Uitspraak
10/2752 WIA
Centrale Raad van Beroep
Meervoudige kamer
U I T S P R A A K
op het hoger beroep van:
[Appellant], wonende te [woonplaats] (hierna: appellant),
tegen de uitspraak van de rechtbank Zwolle-Lelystad van 1 april 2010, 09/1131 (hierna: aangevallen uitspraak),
in het geding tussen:
appellant
en
de Raad van bestuur van het Uitvoeringsinstituut werknemersverzekeringen (hierna: Uwv).
Datum uitspraak: 5 oktober 2011
I. PROCESVERLOOP
Namens appellant heeft B. Mor-Yazir, advocaat te Utrecht, hoger beroep ingesteld.
Het Uwv heeft een verweerschrift ingediend.
Het onderzoek ter zitting heeft plaatsgevonden op 24 augustus 2011. Namens appellant is verschenen mr. Mor-Yazir. Het Uwv heeft zich laten vertegenwoordigen door mr. R.M.H. Rokebrand.
II. OVERWEGINGEN
1.1. Aan appellant is in verband met psychische klachten en klachten aan het bewegingsapparaat met ingang van 30 januari 2003 een uitkering op grond van de Wet op de arbeidsongeschiktheidsverzekering (WAO) toegekend, berekend naar een mate van arbeidsongeschiktheid van 80 tot 100%. De WAO-uitkering van appellant is met ingang van 4 april 2006 ingetrokken.
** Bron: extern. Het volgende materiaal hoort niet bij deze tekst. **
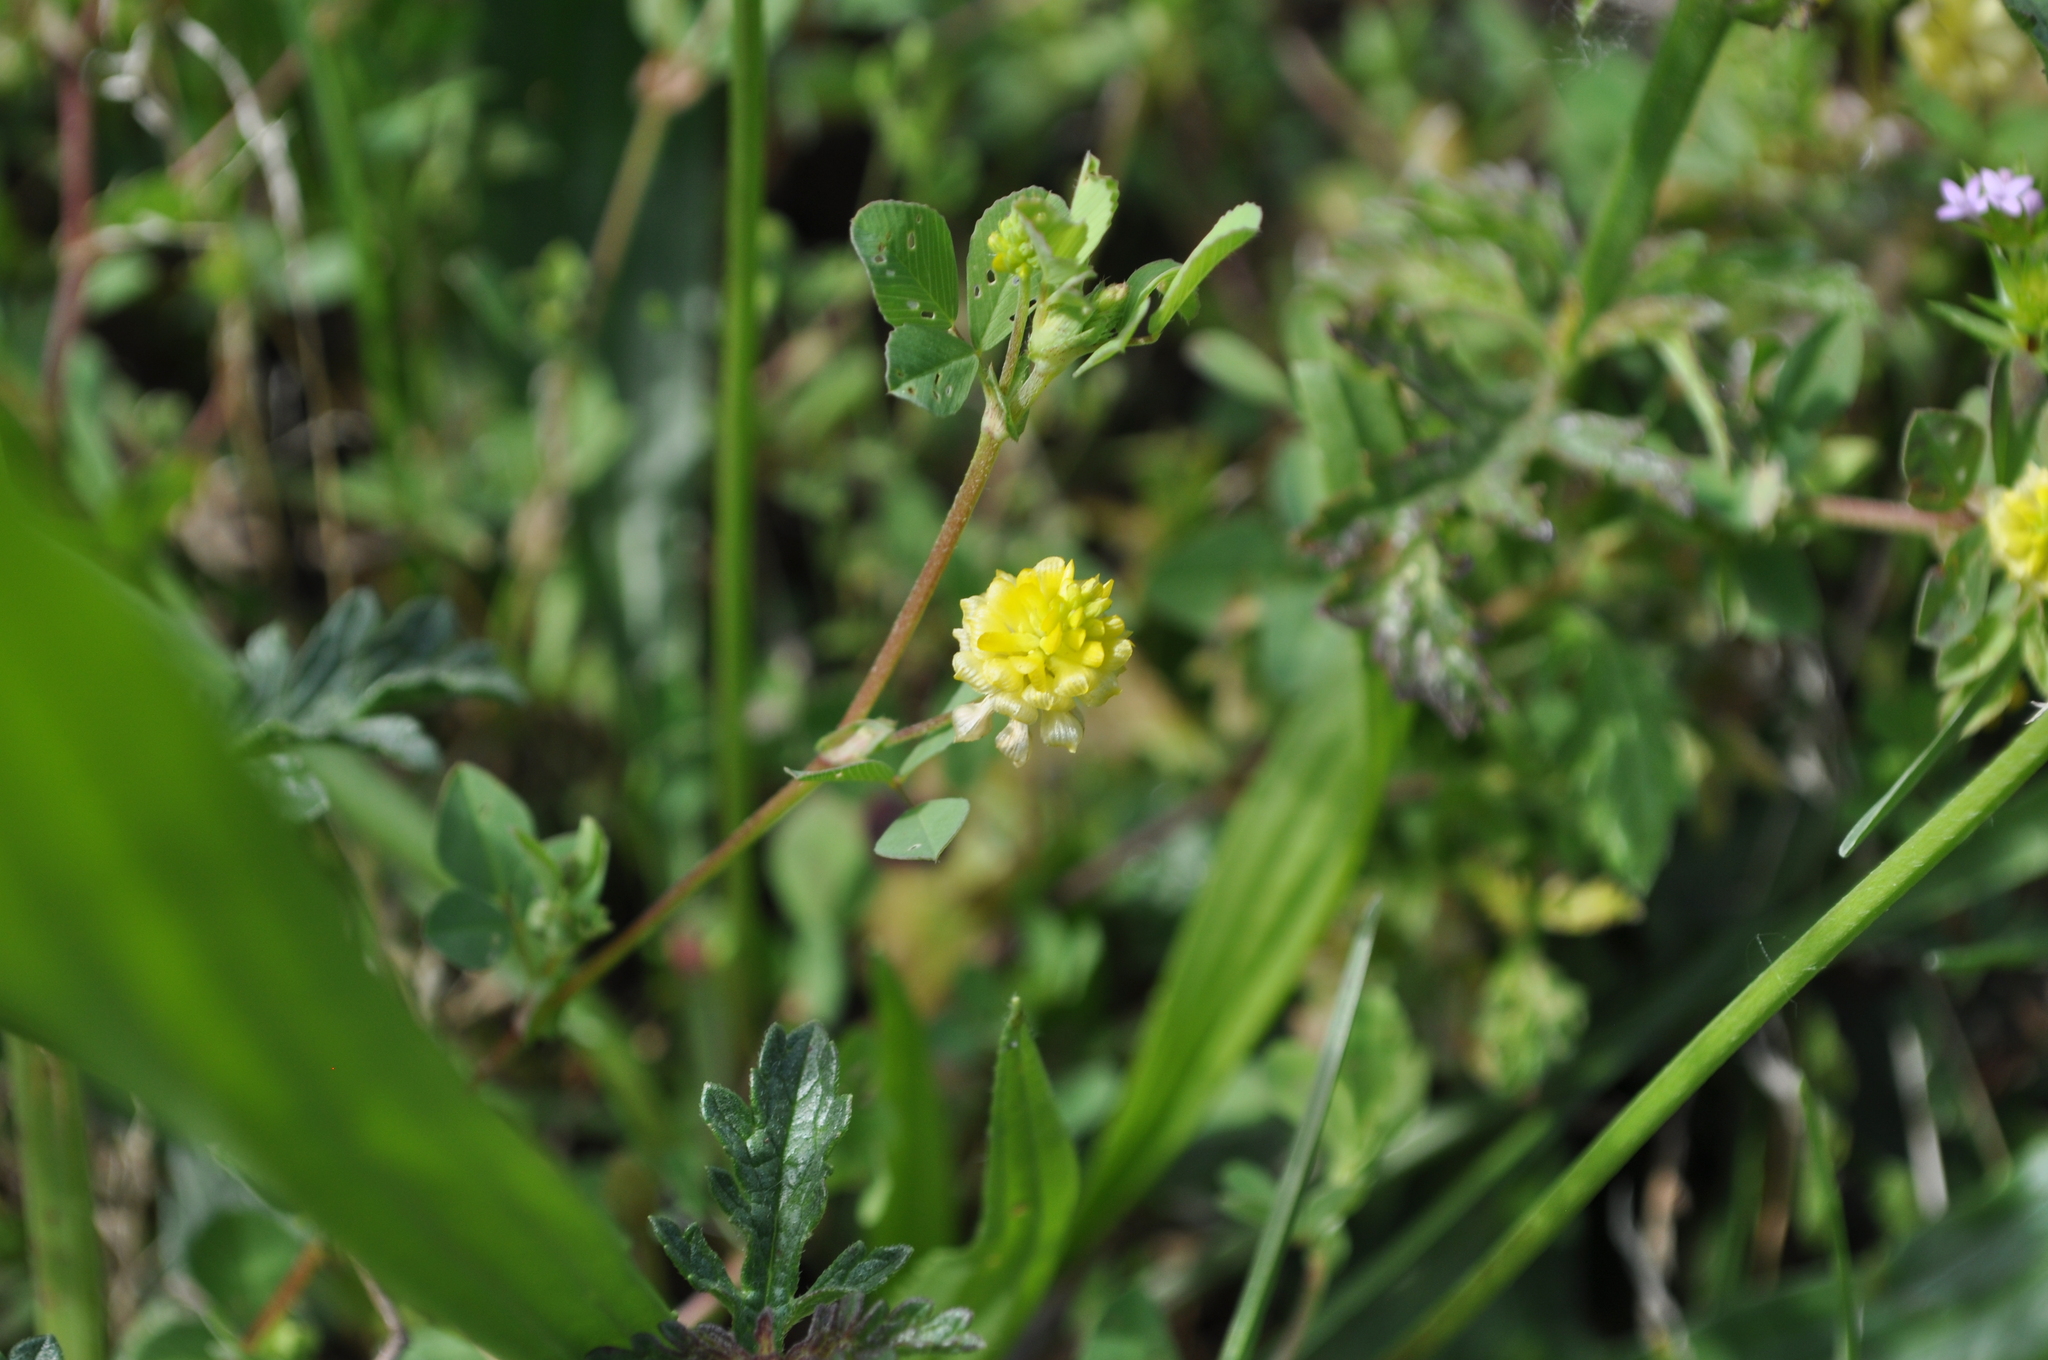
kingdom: Plantae
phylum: Tracheophyta
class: Magnoliopsida
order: Fabales
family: Fabaceae
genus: Trifolium
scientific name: Trifolium campestre
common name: Field clover
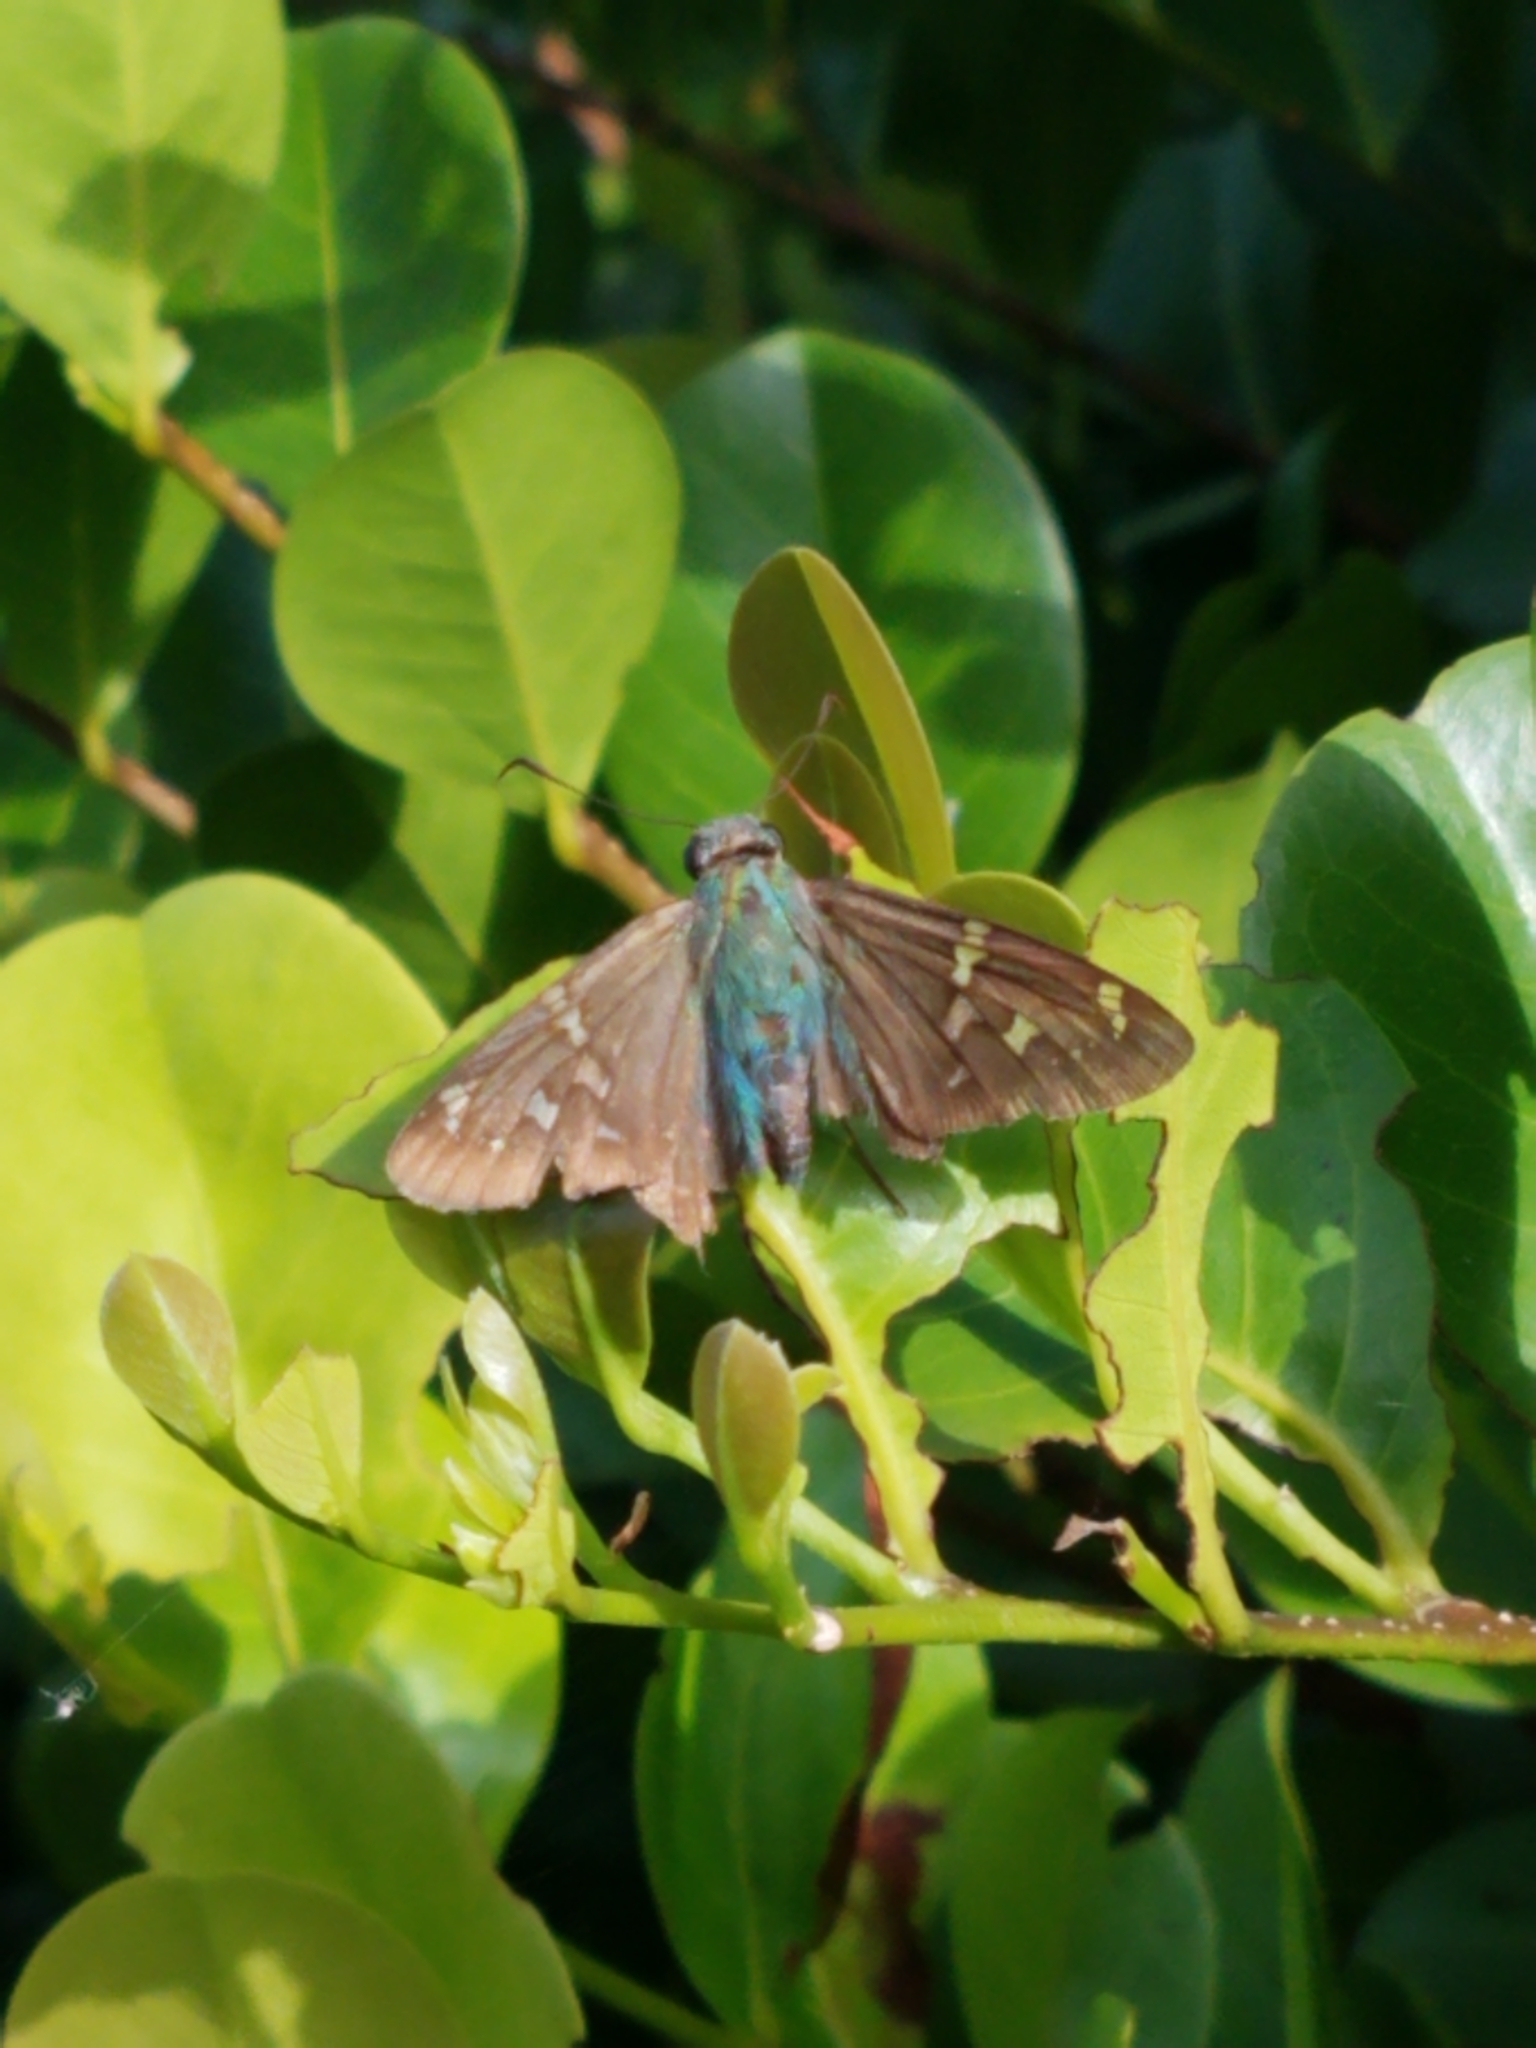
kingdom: Animalia
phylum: Arthropoda
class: Insecta
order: Lepidoptera
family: Hesperiidae
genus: Urbanus
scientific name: Urbanus proteus
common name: Long-tailed skipper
1.2. Op 18 december 2006 heeft appellant zich vanuit de situatie dat hij uitkering op grond van de Werkloosheidswet ontving, arbeidsongeschikt gemeld in verband met toegenomen psychische klachten en hartkloppingen. Bij besluit van 13 januari 2009 heeft het Uwv vastgesteld dat voor appellant met ingang van 15 december 2008 geen recht is ontstaan op een uitkering op grond van de Wet werk en inkomen naar arbeidsvermogen (Wet WIA), omdat de mate van zijn arbeidsongeschiktheid minder is dan 35%. Dit besluit berust op de overweging dat appellant met inachtneming van zijn medische beperkingen geschikt is te achten voor passende functies. Bij besluit van 18 maart 2009 heeft het Uwv geweigerd appellant na een verkorte wachttijd van vier weken een WAO-uitkering toe te kennen. Dit besluit berust op de overweging dat op en na 18 december 2006 geen sprake is van toename van beperkingen die voortkomen uit dezelfde oorzaak in verband waarmee tot 4 april 2006 door appellant WAO-uitkering werd ontvangen. De tegen deze besluiten door appellant gemaakte bezwaren zijn door het Uwv bij besluit van 25 mei 2009 (hierna: bestreden besluit) ongegrond verklaard.
2. Bij de aangevallen uitspraak heeft de rechtbank het beroep van appellant tegen het bestreden besluit ongegrond verklaard. Naar het oordeel van de rechtbank heeft het Uwv op goede gronden met toepassing van artikel 43a van de WAO vastgesteld dat op en na 18 december 2006 geen sprake was van toegenomen arbeidsongeschiktheid in verband met psychische problemen, zodat hem terecht WAO-uitkering is geweigerd. Voorts heeft de rechtbank de medische en arbeidskundige grondslag van de weigering van het Uwv om appellant met ingang van 15 december 2008 in aanmerking te brengen voor een WIA-uitkering onderschreven.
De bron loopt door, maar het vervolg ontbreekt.